# [Tasks to complete]
A - Can you print the stretch of the CRISPR gene therapy article from "Advances in CRISPR" through "already in development."?
B - Will you proceed with the article on CRISPR gene therapy for EB, picking up right after its final sentence?

##### Selected excerpt #####

Advances in CRISPR gene therapy development for EB
New scientific publication from the Koller Working Group
Since the CRISPR technology took the gene editing field by storm, it has also become one of the main research topics at the EB House. Some time ago we reported on 2 scientific articles from the EB House, in which the different CRISPR strategies and a successful application in DEB cells were described. Recently, EB House researchers have summarized in a new review article CRISPR strategies suitable for a therapy in EB and those already in development.
Of greater interest to patients and their families is, where the gene therapy research in the EB House stands today. In brief, the overall aim is to use CRISPR to permanently correct the disease causing gene mutation in EB cells. Once a strategy with the best ratio of efficiency and safety has been proven for one specific mutation, the method can easily be adapted for any EB gene. Thus, in theory, CRISPR gene therapies can be developed for clinical use within few months from diagnosis.

##### Extracted information #####

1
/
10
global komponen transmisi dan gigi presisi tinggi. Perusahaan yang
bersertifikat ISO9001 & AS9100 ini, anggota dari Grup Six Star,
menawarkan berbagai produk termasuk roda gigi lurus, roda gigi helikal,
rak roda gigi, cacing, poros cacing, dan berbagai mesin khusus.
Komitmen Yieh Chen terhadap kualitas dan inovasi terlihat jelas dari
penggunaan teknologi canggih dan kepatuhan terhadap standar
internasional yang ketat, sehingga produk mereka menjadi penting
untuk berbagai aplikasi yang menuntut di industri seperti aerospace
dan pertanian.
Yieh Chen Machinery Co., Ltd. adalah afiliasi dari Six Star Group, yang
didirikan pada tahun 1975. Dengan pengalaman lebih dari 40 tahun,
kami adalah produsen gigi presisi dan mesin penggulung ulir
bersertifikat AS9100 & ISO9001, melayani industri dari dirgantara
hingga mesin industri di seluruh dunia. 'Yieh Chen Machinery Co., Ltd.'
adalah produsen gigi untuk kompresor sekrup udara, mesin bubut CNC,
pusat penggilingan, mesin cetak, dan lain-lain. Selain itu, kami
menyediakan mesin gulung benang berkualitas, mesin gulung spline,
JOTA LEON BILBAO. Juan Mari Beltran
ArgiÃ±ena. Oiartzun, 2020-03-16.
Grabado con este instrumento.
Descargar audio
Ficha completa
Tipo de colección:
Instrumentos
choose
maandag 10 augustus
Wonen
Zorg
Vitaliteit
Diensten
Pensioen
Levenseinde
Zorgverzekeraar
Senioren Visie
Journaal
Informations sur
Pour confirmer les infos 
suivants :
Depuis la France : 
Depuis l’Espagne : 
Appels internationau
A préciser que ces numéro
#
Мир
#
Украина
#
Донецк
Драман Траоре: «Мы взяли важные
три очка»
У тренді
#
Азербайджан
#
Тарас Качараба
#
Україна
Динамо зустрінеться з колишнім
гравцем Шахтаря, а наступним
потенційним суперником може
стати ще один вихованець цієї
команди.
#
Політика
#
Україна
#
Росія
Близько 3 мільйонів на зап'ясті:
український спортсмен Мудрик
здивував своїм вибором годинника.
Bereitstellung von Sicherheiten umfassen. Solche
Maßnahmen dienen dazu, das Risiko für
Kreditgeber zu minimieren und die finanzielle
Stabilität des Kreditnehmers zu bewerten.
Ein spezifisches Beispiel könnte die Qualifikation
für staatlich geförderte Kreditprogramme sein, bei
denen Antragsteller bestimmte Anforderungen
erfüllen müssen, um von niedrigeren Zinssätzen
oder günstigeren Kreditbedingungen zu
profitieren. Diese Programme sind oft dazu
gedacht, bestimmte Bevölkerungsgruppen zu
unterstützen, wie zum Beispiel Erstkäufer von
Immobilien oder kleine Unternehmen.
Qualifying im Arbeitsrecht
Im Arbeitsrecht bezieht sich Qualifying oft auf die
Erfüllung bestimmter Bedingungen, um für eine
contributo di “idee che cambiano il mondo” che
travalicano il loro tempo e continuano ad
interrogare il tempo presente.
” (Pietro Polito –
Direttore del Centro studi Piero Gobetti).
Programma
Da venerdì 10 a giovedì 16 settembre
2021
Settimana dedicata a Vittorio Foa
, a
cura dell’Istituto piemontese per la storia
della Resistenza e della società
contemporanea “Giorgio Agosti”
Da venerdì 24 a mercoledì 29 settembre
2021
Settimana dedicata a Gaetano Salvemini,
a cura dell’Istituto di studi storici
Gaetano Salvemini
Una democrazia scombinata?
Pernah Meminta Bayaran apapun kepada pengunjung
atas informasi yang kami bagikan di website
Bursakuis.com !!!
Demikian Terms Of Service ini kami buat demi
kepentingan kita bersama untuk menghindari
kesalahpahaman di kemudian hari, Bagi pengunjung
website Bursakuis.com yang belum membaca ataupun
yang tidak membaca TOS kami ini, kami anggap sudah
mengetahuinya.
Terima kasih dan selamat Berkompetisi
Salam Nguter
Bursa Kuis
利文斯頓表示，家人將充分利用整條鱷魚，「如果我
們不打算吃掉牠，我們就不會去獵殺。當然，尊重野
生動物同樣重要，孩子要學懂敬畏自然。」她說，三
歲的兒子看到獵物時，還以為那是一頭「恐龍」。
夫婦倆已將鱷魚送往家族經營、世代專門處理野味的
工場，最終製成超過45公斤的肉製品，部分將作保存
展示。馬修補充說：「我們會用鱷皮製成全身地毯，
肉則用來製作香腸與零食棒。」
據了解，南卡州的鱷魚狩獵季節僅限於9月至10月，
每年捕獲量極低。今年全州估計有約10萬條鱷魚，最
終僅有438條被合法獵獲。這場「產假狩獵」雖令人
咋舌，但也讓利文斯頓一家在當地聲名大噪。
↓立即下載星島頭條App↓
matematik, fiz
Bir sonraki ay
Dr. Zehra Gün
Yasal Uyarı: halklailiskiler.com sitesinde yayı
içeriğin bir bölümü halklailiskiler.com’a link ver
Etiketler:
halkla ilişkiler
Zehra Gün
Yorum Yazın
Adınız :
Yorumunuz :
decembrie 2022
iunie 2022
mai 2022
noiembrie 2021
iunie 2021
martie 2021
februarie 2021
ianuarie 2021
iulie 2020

#####

# [Results for each task]
A -
Advances in CRISPR gene therapy development for EB
New scientific publication from the Koller Working Group
Since the CRISPR technology took the gene editing field by storm, it has also become one of the main research topics at the EB House. Some time ago we reported on 2 scientific articles from the EB House, in which the different CRISPR strategies and a successful application in DEB cells were described. Recently, EB House researchers have summarized in a new review article CRISPR strategies suitable for a therapy in EB and those already in development.

B -
What are the hurdles for an early clinical application? While some CRISPR strategies have shown high precision of gene correction in EB skin cells in the laboratory, it became evident that the mode of delivery of CRISPR components can greatly impact editing efficiency. Especially for the in vivo application, where gene editing tools are directly injected into the body, a specific and efficient delivery of CRISPR components into EB-affected cells must be ensured. Therefore, the development of delivery vehicles is a major subject of intense research. Another limitation is the potential risk of unspecific editing of non-target genes, which could alter the treated cells and, in the worst case, favor cancer formation. Although this risk is very low, it must be entirely excluded through preclinical experiments prior to application in patients.
Currently, the most advanced CRISPR approach is an ex vivo therapy, where cells are corrected outside the human body. This enables thorough safety analysis before transplanting the corrected cells back onto the skin. Recent grafting studies of patients own skin cells corrected via traditional gene therapy, showed improvement in skin stability. Thus, a benefit for patients can be expected by adapting this protocol for CRISPR corrected skin cells, which in addition offers a cheaper and probably safer approach, applicable for all types of EB.
To sum up, continuous progress in CRISPR research gives hope for the initiation of early clinical trials for an ex vivo application in the near future. Special attention however should be paid to the advancement of the in vivo approach, being the only way to permanently correct cells of internal organs affected by EB.